Every now and then a film comes along featuring an actor seemingly playing him/herself.  As an audience, we bring our preconceptions to the table, adding our media-fueled imaginings to the mix. It happened last year when Michael Keaton played a former superhero trying to reclaim his career in “Birdman”. Now the lines are blurred between Elle Reid, a gay, feminist septuagenarian and Lily Tomlin, the woman who portrays her in “Grandma”, the wickedly funny, deeply poignant new film written and directed by Paul Weitz (“About a Boy”).

There is more to Tomlin of course than the fact that she is in her 70s, gay and a strong female role model. She is also known as a whip-smart wit with a quick tongue, characteristics that Elle shares. Elle’s acerbic, “take no prisoners” attitude forms the carapace of Tomlin’s performance, but there is also a deep well of bottled up, painful emotion peaking through. And there we are left to surmise at the similarities between screen and real life.

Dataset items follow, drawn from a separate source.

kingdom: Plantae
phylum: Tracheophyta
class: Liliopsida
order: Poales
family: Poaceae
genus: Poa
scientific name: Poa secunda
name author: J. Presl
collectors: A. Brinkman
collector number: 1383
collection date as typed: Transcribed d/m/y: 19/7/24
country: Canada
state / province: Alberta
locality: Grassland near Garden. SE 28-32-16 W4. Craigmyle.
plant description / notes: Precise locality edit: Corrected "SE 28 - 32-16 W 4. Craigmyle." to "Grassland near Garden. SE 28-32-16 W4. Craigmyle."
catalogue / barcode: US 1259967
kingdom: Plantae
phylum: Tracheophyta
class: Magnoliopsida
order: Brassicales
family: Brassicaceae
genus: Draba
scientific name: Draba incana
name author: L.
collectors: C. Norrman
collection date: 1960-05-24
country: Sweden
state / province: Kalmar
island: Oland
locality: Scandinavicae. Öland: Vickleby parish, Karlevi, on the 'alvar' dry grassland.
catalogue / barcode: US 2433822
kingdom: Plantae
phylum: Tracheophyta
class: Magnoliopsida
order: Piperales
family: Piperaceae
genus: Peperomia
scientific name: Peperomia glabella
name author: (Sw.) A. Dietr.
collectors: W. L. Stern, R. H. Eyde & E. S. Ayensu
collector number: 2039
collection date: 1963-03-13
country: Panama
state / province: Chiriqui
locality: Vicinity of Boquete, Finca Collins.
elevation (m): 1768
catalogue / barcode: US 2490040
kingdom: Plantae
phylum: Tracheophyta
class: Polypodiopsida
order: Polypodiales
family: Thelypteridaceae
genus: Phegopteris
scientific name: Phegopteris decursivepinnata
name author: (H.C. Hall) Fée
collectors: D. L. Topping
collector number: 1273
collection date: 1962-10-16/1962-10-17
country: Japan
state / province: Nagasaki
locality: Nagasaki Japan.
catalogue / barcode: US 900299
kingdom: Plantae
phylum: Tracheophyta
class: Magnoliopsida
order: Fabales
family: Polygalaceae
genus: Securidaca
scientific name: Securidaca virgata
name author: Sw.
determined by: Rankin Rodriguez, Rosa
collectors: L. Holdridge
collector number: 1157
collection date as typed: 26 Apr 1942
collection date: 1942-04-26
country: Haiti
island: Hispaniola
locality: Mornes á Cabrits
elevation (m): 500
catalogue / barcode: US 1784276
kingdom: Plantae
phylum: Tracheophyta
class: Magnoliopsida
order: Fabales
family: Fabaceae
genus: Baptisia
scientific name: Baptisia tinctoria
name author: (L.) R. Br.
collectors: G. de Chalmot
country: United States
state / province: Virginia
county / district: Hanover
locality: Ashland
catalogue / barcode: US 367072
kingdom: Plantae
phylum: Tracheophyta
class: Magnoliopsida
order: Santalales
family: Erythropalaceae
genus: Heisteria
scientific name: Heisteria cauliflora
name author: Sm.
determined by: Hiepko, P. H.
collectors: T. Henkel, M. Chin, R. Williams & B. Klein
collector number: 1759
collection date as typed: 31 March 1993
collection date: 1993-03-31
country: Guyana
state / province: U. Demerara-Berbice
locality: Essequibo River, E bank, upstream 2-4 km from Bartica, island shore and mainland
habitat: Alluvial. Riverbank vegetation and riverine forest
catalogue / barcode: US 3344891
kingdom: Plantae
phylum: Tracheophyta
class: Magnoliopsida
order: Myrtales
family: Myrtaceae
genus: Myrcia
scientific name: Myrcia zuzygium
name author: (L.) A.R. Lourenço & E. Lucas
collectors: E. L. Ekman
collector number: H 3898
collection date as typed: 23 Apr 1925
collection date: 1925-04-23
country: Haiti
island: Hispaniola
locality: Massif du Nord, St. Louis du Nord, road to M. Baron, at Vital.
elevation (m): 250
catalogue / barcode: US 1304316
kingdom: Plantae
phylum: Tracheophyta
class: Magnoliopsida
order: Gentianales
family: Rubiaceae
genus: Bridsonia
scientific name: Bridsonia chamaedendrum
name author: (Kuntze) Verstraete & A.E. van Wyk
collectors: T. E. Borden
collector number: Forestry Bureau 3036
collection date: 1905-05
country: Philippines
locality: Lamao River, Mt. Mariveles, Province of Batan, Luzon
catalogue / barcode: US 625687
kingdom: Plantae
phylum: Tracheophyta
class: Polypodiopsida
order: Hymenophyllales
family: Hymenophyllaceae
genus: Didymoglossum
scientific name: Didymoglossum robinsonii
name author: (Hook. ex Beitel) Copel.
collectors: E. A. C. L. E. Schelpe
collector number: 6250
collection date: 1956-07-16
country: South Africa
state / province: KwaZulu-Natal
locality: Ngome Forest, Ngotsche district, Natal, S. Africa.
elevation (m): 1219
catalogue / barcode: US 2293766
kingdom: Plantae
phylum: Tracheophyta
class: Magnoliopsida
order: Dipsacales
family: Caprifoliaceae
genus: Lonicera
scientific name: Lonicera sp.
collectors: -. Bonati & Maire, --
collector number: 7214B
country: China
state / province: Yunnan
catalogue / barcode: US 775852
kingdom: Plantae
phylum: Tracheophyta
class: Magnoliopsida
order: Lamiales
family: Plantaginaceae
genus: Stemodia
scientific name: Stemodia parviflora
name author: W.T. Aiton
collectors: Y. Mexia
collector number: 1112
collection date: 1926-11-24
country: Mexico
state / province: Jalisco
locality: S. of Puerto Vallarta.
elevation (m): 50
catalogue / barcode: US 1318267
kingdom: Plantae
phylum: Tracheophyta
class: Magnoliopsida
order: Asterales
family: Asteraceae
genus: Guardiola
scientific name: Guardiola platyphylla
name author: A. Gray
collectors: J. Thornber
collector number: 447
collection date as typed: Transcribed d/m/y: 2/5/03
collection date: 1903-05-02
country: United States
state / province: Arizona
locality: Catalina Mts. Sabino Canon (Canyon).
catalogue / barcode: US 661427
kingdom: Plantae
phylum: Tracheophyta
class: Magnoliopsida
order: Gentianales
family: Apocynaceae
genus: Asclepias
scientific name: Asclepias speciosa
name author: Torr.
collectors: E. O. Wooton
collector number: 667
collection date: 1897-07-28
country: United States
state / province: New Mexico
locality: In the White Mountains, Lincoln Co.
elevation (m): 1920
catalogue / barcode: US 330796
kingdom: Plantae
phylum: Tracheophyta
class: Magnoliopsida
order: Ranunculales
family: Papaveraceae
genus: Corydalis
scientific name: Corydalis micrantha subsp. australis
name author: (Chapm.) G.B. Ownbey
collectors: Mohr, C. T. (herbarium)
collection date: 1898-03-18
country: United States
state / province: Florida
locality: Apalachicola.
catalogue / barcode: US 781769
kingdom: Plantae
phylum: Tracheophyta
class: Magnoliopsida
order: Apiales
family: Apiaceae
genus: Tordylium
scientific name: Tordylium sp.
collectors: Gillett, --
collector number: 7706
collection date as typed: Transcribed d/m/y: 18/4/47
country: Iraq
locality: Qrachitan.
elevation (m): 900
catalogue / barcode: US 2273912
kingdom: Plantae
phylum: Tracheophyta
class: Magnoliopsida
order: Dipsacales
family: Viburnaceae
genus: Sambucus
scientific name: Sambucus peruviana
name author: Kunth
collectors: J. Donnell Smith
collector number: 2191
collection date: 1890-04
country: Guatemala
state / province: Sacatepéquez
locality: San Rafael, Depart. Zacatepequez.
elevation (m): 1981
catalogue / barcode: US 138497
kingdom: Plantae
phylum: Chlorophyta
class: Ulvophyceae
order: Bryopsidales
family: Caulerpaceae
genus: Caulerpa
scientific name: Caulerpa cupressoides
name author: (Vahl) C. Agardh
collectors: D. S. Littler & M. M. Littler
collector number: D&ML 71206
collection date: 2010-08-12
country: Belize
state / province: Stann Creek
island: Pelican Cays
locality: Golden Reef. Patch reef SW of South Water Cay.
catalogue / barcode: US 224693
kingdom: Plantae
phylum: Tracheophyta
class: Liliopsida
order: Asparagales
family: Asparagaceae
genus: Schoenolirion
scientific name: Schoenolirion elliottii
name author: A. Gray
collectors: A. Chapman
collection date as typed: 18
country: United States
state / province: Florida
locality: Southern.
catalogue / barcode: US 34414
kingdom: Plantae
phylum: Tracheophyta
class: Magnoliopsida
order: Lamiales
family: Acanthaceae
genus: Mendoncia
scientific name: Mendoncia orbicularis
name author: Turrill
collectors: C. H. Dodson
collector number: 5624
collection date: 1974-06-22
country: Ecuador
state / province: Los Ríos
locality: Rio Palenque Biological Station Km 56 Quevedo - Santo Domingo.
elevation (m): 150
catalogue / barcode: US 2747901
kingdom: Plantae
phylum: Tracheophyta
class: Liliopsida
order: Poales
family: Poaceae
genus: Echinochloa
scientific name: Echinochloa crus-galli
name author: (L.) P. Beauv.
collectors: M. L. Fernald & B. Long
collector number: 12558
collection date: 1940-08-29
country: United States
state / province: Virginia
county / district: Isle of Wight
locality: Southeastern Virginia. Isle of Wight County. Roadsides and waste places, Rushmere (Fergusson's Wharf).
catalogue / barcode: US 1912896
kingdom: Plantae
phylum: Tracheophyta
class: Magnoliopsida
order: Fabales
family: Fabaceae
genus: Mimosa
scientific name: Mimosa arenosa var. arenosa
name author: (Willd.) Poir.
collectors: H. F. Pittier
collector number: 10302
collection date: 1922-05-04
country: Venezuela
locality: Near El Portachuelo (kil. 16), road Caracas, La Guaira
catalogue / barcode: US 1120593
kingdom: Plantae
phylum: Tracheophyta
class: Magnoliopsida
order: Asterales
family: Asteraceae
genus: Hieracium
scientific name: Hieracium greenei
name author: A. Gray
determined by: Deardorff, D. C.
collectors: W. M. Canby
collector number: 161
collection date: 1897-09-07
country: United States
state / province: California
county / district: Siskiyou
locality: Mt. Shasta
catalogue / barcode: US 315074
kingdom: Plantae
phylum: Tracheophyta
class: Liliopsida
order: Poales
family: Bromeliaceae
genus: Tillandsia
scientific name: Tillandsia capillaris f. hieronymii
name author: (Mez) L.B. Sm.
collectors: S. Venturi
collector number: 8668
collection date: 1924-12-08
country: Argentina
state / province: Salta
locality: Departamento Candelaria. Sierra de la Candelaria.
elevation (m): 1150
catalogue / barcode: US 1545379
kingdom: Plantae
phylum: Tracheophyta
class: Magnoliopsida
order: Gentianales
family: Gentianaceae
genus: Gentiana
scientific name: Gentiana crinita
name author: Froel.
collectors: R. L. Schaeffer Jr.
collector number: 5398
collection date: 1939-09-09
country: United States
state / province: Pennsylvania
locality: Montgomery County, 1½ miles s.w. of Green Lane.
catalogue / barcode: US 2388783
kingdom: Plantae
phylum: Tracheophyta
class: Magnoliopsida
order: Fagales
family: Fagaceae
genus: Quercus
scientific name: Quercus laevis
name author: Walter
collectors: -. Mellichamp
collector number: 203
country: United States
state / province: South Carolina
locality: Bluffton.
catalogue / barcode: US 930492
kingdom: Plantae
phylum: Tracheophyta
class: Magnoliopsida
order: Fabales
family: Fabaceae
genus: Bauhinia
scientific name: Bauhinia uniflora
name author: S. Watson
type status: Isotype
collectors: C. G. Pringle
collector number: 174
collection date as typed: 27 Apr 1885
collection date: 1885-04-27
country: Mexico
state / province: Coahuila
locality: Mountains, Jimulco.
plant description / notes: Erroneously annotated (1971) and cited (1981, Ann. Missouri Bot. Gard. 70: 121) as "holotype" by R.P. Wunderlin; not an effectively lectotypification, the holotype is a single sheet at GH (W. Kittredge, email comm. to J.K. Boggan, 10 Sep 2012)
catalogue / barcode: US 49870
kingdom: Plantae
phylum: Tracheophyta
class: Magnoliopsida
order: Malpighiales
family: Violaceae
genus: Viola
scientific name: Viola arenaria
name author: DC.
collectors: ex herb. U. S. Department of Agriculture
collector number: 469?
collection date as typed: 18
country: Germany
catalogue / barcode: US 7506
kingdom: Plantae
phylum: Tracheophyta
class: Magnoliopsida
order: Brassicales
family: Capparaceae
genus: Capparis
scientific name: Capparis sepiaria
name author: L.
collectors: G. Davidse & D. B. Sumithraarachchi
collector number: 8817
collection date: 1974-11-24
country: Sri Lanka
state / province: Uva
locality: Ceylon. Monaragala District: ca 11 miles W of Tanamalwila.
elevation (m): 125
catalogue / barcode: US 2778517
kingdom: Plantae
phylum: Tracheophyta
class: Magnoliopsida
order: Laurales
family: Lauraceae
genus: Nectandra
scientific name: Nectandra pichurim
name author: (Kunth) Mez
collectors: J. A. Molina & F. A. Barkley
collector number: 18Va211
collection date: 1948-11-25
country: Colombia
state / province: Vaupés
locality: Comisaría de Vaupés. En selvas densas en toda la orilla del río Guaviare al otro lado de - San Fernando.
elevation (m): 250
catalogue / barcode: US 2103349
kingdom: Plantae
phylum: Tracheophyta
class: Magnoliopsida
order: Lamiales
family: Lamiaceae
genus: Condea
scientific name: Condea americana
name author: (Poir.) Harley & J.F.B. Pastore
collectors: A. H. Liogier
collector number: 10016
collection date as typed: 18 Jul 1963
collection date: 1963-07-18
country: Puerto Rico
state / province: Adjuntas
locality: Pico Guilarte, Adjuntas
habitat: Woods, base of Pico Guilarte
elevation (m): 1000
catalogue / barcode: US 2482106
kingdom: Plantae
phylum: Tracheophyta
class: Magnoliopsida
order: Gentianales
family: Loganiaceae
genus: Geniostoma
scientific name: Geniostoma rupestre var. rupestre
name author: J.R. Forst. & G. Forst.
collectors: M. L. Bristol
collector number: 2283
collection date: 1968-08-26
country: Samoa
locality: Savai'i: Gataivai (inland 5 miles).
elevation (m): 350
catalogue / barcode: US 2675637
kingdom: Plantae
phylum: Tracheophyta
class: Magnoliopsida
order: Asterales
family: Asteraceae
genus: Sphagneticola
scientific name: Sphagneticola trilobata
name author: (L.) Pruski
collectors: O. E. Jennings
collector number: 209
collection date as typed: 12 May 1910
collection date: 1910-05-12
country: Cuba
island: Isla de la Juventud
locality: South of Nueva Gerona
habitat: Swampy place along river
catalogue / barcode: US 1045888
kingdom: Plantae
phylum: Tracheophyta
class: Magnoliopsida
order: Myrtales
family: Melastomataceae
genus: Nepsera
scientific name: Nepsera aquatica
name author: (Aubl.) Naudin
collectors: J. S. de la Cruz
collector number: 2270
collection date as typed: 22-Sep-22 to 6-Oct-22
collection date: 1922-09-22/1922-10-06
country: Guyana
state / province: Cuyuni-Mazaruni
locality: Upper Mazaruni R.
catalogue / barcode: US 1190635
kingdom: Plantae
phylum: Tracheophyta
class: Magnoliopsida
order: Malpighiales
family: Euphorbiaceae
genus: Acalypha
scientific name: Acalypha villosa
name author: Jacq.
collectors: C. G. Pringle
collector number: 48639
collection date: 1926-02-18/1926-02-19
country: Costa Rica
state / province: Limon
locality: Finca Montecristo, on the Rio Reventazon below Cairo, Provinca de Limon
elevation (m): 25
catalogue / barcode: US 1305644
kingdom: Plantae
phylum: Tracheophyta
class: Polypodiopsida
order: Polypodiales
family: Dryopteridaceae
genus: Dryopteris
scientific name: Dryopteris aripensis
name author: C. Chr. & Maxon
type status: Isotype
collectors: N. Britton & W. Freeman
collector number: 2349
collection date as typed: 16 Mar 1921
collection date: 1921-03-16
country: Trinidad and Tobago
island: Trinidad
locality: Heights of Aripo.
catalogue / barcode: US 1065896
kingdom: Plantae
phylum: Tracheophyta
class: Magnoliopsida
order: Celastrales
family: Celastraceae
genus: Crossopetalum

Elle is a writer of poetry who hasn’t published in years. Her older work is the kind that makes it into every Liberal Arts school women’s studies curriculum. She hasn’t written anything of note since Violet the love of her life passed away. Together they had a daughter Judy (Marcia Gay Harden), but Elle and she are not close. After a brutally honest breakup with her current girlfriend, Elle gets a visit from her granddaughter Sage (Julia Garner) who announces that she is pregnant and needs money for the abortion. Elle is flat broke and the two women embark on a picaresque quest to collect the amount from various friends and ex-lovers.

The word abortion is not often heard in movies. In fact the Motion Picture Production Code issued a guideline in 1956 that the topic be discouraged and the actual word not be used.  Recently, the taboo around the subject has shown signs of crumbling, although screen characters still mostly choose adoption (“Juno”) or motherhood (“Knocked Up”). There are many oh so convenient, cinematic false alarms. Last year’s “Obvious Child” took the bold move to show its protagonist going through with the procedure and “Grandma” equally stays strong in its commitment to real women’s issues with real outcomes.

Ultimately “Grandma” is a movie about being a woman and a mother and about the choices those roles engender. Weitz so cleverly weaves the “heavy” stuff in among the humor stemming from Elle’s bull-in-a-china-shop persona, that you don’t realize how moved you are until the very end. Notable appearances by Judy Greer, Laverne Cox and especially Sam Elliott enrich the road-trip. Elliott tops off a lifetime of macho sexiness with a heart-breaking, perfectly calibrated performance.

With roles for women “of a certain age” making a strong showing this year (Blythe Danner in “I’ll see you in my Dreams”, Helen Mirren in “Woman in Gold”, Meryl Streep in “Ricki and The Flash”), Tomlin continues to forge the way.  She appears in every barb-laced scene of “Grandma”, and skillfully commands our attention for its short, but potent running time.